C.R. Bard, Inc. v. Advanced Cardiovascular Systems, Inc., slip op. at 13 (emphasis in original).
[22] There is evidence in the record that 40 to 60 percent of the stenoses that require angioplasty are located less than three centimeters from the entrance to the coronary artery. ACS argues that therefore the ACS catheter may be used in such a way that all of the openings are located in the aorta. Even assuming that the trial judge’s conclusion is correct that claim 1 is applicable to the third of the fact patterns, it remains true that on this record a reasonable jury could find that, pursuant to the procedure described in the first of the fact patterns (a noninfringing procedure), there are substantial noninfringing uses for the ACS catheter.

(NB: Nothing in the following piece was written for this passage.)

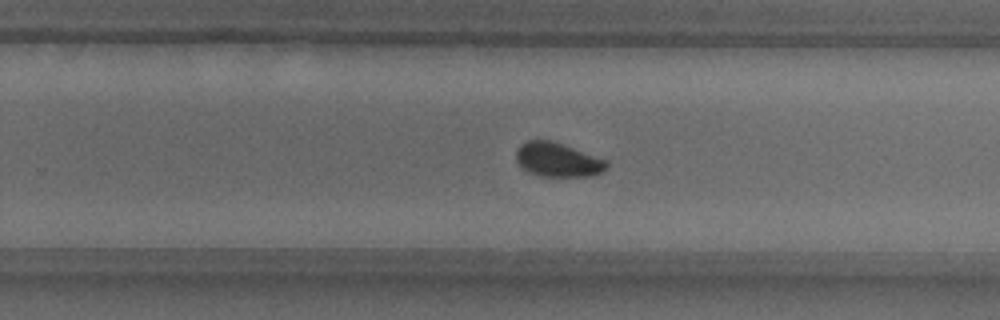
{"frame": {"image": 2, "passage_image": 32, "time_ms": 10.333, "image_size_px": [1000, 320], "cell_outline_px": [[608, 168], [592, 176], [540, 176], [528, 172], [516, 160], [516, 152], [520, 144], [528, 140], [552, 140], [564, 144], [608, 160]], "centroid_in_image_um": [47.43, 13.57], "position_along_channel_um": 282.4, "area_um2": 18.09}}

[23] Whether the ACS catheter “has no use except through practice of the patented method,” Dawson Chemical Co. v. Rohm & Haas Co., 448 U.S. 176, 199, 100 S.Ct. 2601, 2614, 65 L.Ed.2d 696 (1980), is thus a critical issue to be decided in this case. As the Supreme Court recently noted, “[w]hen a charge of contributory infringement is predicated entirely on the sale of an article of commerce that is used by the purchaser [allegedly] to infringe a patent, the public interest in access to that article of commerce is necessarily implicated.” Sony Corp. v. Universal City Studios, Inc., 464 U.S. 417, 440, 104 S.Ct. 774, 788, 78 L.Ed.2d 574 (1983). Viewing the evidence in this case in a light most favorable to the nonmoving party, and resolving reasonable inferences in ACS’s favor, it cannot be said that Bard is entitled to judgment as a matter of law. The grant of summary judgment finding ACS a contributory infringer under § 271(c) is not appropriate.
. . . .
III. Conclusion
[24] The grant of summary judgment is reversed in all respects, and the matter is remanded to the trial court for further proceedings consistent with this opinion.
IV. Costs
[25] Costs are awarded to ACS.
REVERSED AND REMANDED.
Footnote 1. The proximal end of the catheter refers to that end which is nearest the doctor during use, i.e., the end remaining outside the patient. The term “distal” refers to the end of the catheter inserted into the patient. The terms proximal and distal are used to indicate positions relative to these ends.